* [REQUIRED WORK] Only one span belongs in the answer: the line holding "right shoulder: (778, 1439)" through the last line of the entries below, retyped exactly.

[Items from a data source]
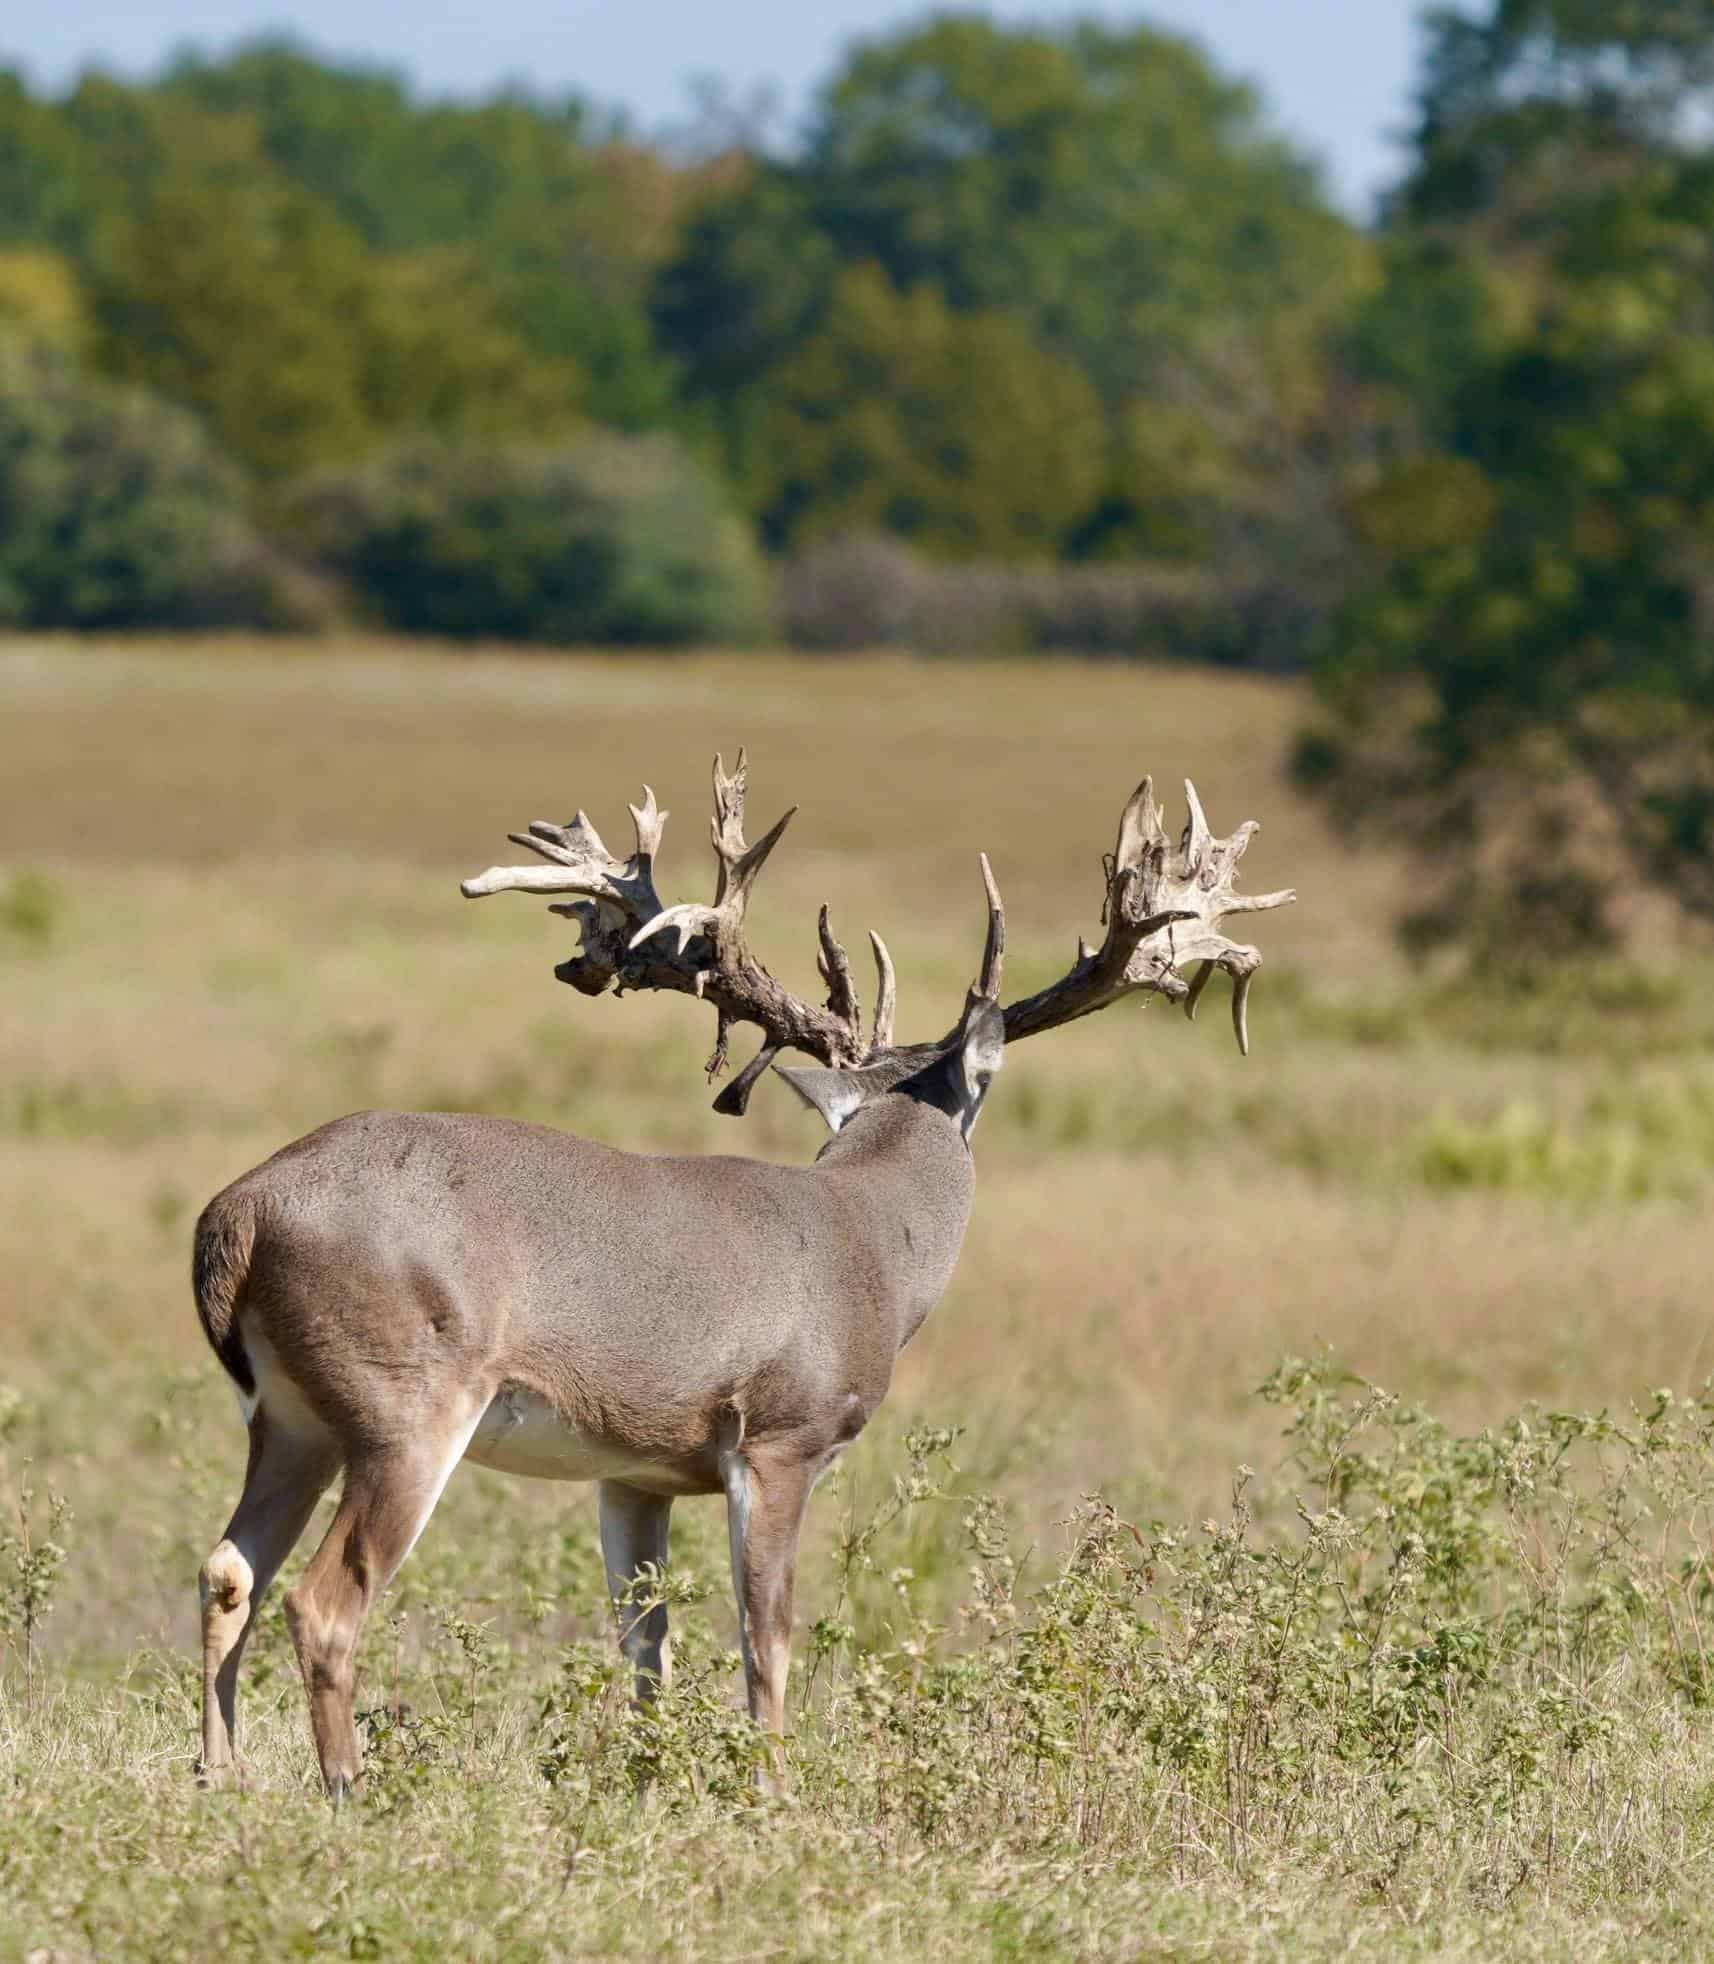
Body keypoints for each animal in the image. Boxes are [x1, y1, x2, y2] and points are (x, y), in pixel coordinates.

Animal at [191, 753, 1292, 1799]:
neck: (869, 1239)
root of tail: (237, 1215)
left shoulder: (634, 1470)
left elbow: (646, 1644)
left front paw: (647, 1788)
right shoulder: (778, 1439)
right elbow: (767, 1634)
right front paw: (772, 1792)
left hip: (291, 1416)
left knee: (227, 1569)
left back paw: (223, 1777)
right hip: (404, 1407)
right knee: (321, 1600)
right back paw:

* [TASK ANSWER]
right shoulder: (778, 1439)
right elbow: (767, 1634)
right front paw: (772, 1792)
left hip: (291, 1416)
left knee: (227, 1569)
left back paw: (223, 1777)
right hip: (404, 1407)
right knee: (321, 1600)
right back paw:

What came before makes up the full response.